Born to German-Jewish refugees in New York in 1953, Lipton attended the city's Ethical Culture Fieldston School, the renowned "haven for Jewish atheists", followed by Wesleyan University, Connecticut. He then went to New College, Oxford, where he studied physics and philosophy, working with A.J. Ayer, and met his wife, Diana Warner. Following the successful completion of his DPhil in 1985, he taught at Williams College, Williamstown, in Massachusetts, where his two sons Jacob and Jonah were born.

In 1991 Lipton accepted the lowly, non-tenured position of Assistant Lectureship in the Department of History and Philosophy of Science at Cambridge; the Appointments Committee could not believe their luck. Within five years he was Head of Department, a position he held until his death. At the age of 42, in 1997, he became Professor of the History and Philosophy of Science the chair was established through the generosity of the Rausing family. Under his wing, the Department of History and Philosophy of Science flourished and grew in size and in reputation, not least as perhaps the best-run and most cheerful department in the university.

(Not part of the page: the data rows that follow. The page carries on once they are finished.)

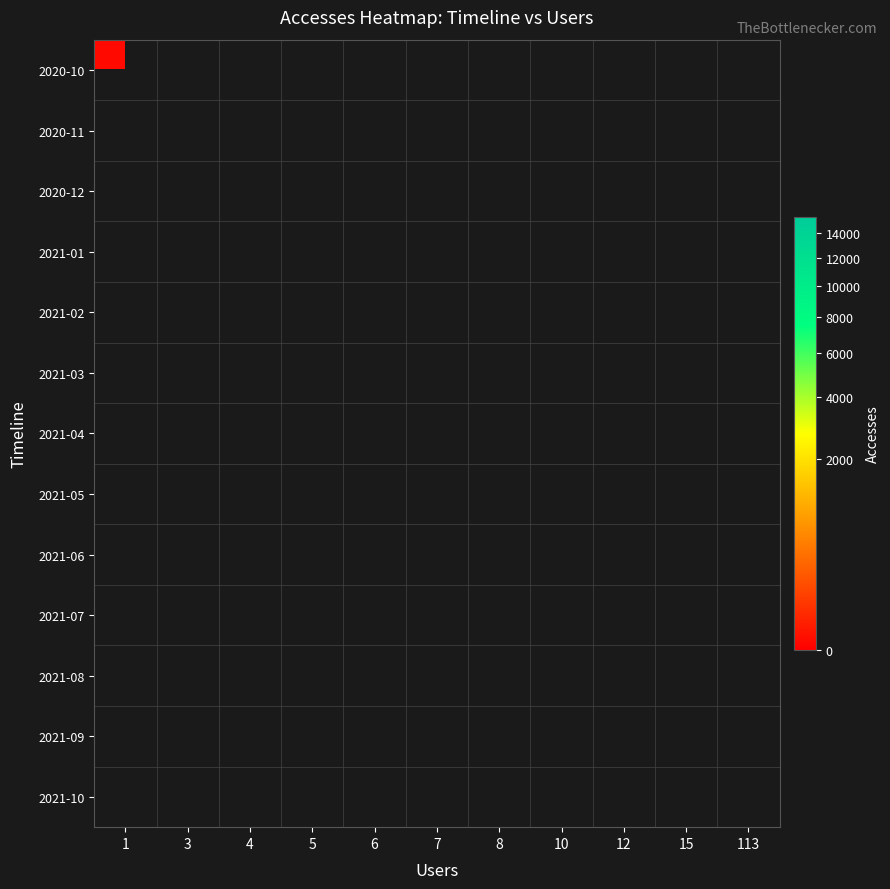

Which category has the lowest value across all series?

1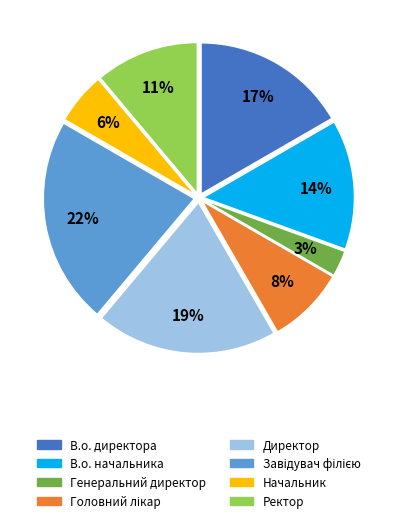

How many segments does this pie chart have?

8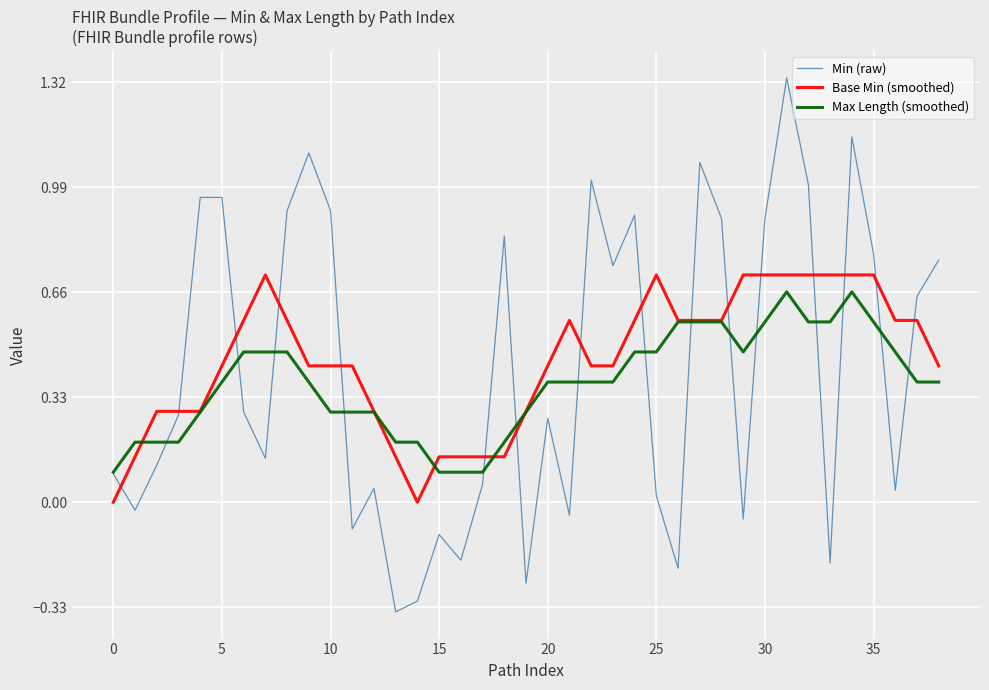

Which series has the widest spread of values?

Min (raw)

As a philosopher, Lipton was razor-sharp and never aggressive. Unfailingly courteous to all, he would be uncannily predictable in going unerringly for the crux of an argument, always trying to find whether it was strong enough, could be improved or should be discarded. Always more light, never any heat this was the example Lipton offered. To lose an argument to Peter Lipton nearly always gave pleasure, never a sense of loss or wounding: seemingly effortlessly, he made all philosophical discussion become a collaboration in which the only winners were reason and truth. There were no losers.

In Cambridge the "Epistemology Reading Group" he organised modelled on Ayer's Oxford discussion circle was the philosophical centre of gravity in the department, a key element in the massive revivification of philosophy of science, both locally and internationally, attributable to Lipton and his influence.

Lipton always taught more than any of his colleagues, despite his heavy administrative commitments throughout the university and in King's College, where he was elected a Fellow in 1994, and was supremely successful in nurturing doctoral students. Nearly all of them bear the Lipton distinguishing marks of analytic precision and intellectual generosity.

He was just as active outside the university, talking in schools, to diverse non-specialist audiences, and as a pillar of the Jewish community in Cambridge, something he shared with his wife. He was always willing to engage with any audience about religion, about the meaning of life, about quandaries on the "Ask Philosophers" website. Asked the question: "Is time more fundamental than space, because one can go back and forward in time through memory?", he replied: "One can think about different times, but one can also think about different places; and although one can not choose when to be, one can choose where to go."

Peter Lipton drew the best from everyone. He never took advantage of a position of power; he would perceive weakness and vulnerability very quickly and then go out of his way to make such individuals feel entirely at ease. His objective virtues objective because everyone said the same of him - were his clarity of thought, the generosity pervading all his human relations, and his extraordinary warmth. The palpable love others felt from him often led them to respond in kind.